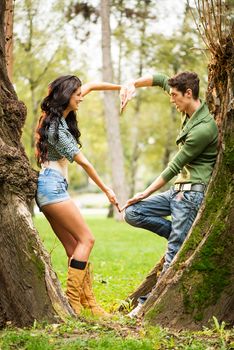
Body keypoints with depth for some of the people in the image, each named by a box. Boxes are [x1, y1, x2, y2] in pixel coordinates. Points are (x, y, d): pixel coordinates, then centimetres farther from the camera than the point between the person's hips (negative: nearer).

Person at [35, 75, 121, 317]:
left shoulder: (57, 114, 12)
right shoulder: (57, 128, -15)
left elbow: (90, 86, 23)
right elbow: (83, 162, -9)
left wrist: (122, 87, 18)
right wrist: (106, 190, -2)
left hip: (47, 188, 10)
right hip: (52, 185, -10)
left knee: (74, 248, 3)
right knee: (86, 239, -11)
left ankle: (88, 304, -1)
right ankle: (72, 302, -15)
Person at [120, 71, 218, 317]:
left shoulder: (204, 128, -21)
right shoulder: (191, 111, 6)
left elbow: (175, 166, -15)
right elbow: (160, 79, 16)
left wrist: (145, 193, -7)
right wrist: (133, 84, -2)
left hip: (193, 192, -10)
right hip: (178, 189, 10)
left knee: (174, 254, -8)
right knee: (132, 213, 2)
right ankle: (186, 238, 3)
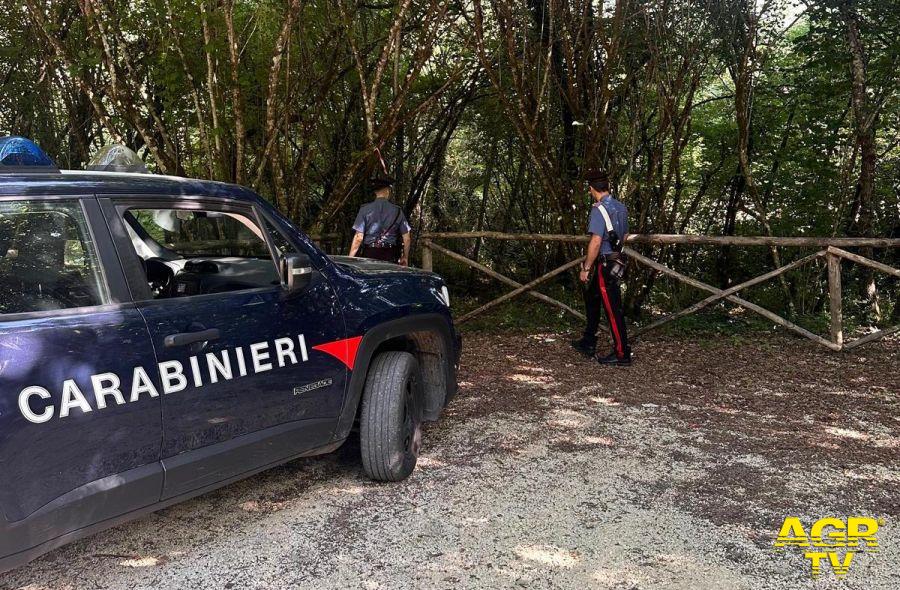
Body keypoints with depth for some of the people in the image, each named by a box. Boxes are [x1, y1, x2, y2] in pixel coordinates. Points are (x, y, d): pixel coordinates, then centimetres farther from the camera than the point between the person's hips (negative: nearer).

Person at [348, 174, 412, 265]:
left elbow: (358, 237, -5)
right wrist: (405, 258, 21)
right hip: (390, 257, 1)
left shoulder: (365, 209, 0)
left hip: (369, 255, -1)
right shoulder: (397, 211, 5)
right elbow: (406, 239, 6)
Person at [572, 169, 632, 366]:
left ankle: (622, 353, 4)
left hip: (603, 265, -9)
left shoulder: (599, 209, -18)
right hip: (616, 260, 9)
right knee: (591, 299, 21)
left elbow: (596, 242, -23)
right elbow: (624, 235, 19)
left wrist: (586, 268, -17)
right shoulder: (621, 208, 9)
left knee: (612, 309, -3)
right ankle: (588, 344, 31)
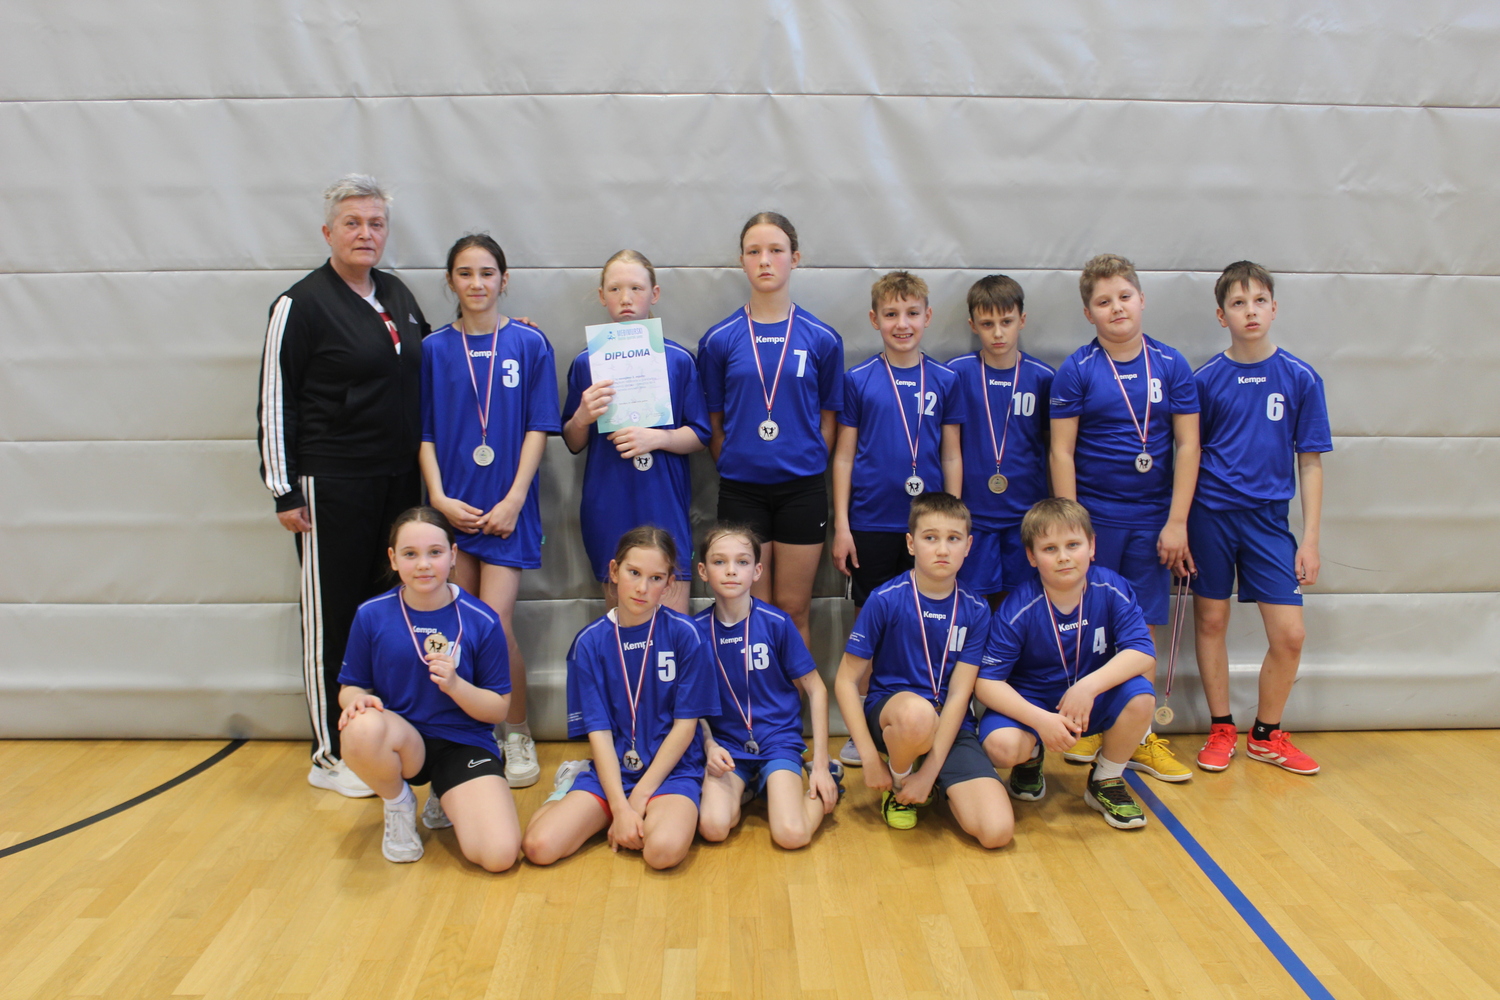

**Task requirements**
Exact reproduction of the entries above is what's needed; images stay out.

**Response**
Body keypoints with depth for some of the people in the image, each named by a box. Boxes are [x1, y1, x2, y2] in pixel coordinates. Points are (x, y, d): pixel coordinates, then centimetres farther from the camera than the point between the person's hips (negative: nearer).

Person at [35, 75, 121, 317]:
left shoulder: (57, 114, 12)
right shoulder: (57, 128, -15)
left elbow: (90, 86, 23)
right elbow: (83, 162, -9)
left wrist: (122, 87, 18)
right wrist: (106, 190, -2)
left hip: (47, 188, 10)
right hip: (52, 185, -10)
left knee: (74, 248, 3)
right knee: (86, 239, -11)
left ankle: (88, 304, -1)
right ankle: (72, 302, -15)
Person at [120, 71, 218, 317]:
left shoulder: (204, 128, -21)
right shoulder: (191, 111, 6)
left elbow: (175, 166, -15)
right elbow: (160, 79, 16)
left wrist: (145, 193, -7)
right wrist: (133, 84, -2)
left hip: (193, 192, -10)
right hip: (178, 189, 10)
left knee: (174, 254, -8)
right knee: (132, 213, 2)
right ankle: (186, 238, 3)
Body keypoints with depth for some of the people in the image, each named by a box. Boxes are [x1, y1, x2, y2] in pixel coordinates. Points are (x, y, d): pixel coordinates, then centimetres farther from the camera than the point between the person's hips (negative: nearer).

Person at [348, 174, 412, 265]:
left elbow: (358, 237, -5)
right wrist: (405, 258, 21)
right hip: (390, 257, 1)
left shoulder: (365, 209, 0)
left hip: (369, 255, -1)
right shoulder: (397, 211, 5)
right elbow: (406, 239, 6)
Person at [572, 169, 632, 366]:
left ankle: (622, 353, 4)
left hip: (603, 265, -9)
left shoulder: (599, 209, -18)
right hip: (616, 260, 9)
right knee: (591, 299, 21)
left elbow: (596, 242, -23)
right elbow: (624, 235, 19)
left wrist: (586, 268, -17)
right shoulder: (621, 208, 9)
left knee: (612, 309, -3)
right ankle: (588, 344, 31)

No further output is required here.